## Document source
___

Contenu de la décision

u

 


Date : 20130514

Dossier: IMM-9167-12

Référence : 2013 CF 506

Montréal (Québec), le 14 mai 2013

En présence de monsieur le juge Shore

 

ENTRE :

 

CARLOS ALBERTO PEREZ PEREZ

MARIA OBDULIA SANTES LOPEZ

PAMELA PEREZ SANTES

CARLOS ARNOLDO PEREZ SANTES

MELISSA PEREZ SANTES

 

 

 

Applicants

 

and

 

 

THE MINISTER OF CITIZENSHIP

AND IMMIGRATION

 

 

 

Respondent

 

 

 

 

 

MOTIFS DU JUGEMENT ET JUGEMENT

 

I. Introduction

[1]               Les demandeurs sollicitent le contrôle judiciaire de la décision du 13 août 2012, par laquelle la Section de la protection des réfugiés [SPR] de la Commission de l’immigration et du statut de réfugié a jugé qu’ils n’avaient ni qualité de réfugiés au sens de la Convention ni celle de personnes à protéger au sens, respectivement, de l’article 96 et du paragraphe 97(1) de la Loi sur l’immigration et la protection des réfugiés, LC 2001, c 27.

___

## Données extraites
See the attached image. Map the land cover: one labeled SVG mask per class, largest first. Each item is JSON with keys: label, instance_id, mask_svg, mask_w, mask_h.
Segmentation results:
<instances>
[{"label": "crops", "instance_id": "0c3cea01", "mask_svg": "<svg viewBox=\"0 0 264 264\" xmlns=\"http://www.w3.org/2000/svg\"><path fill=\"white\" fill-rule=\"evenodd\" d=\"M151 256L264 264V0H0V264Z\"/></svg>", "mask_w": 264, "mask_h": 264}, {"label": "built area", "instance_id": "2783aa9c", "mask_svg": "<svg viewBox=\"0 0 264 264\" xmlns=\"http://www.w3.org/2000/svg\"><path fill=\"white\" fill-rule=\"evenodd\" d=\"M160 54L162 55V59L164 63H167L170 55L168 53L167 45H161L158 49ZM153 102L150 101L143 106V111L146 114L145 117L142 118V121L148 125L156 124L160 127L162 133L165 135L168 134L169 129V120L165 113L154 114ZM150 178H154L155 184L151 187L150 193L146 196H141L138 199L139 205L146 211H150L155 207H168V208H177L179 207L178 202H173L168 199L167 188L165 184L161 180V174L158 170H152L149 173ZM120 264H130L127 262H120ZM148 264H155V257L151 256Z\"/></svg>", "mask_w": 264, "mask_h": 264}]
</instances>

___

## Travail à faire
D'après le document source, à quelle date la Section de la protection des réfugiés a-t-elle rendu la décision que les demandeurs contestent ?

## Solution complète
Le 13 août 2012.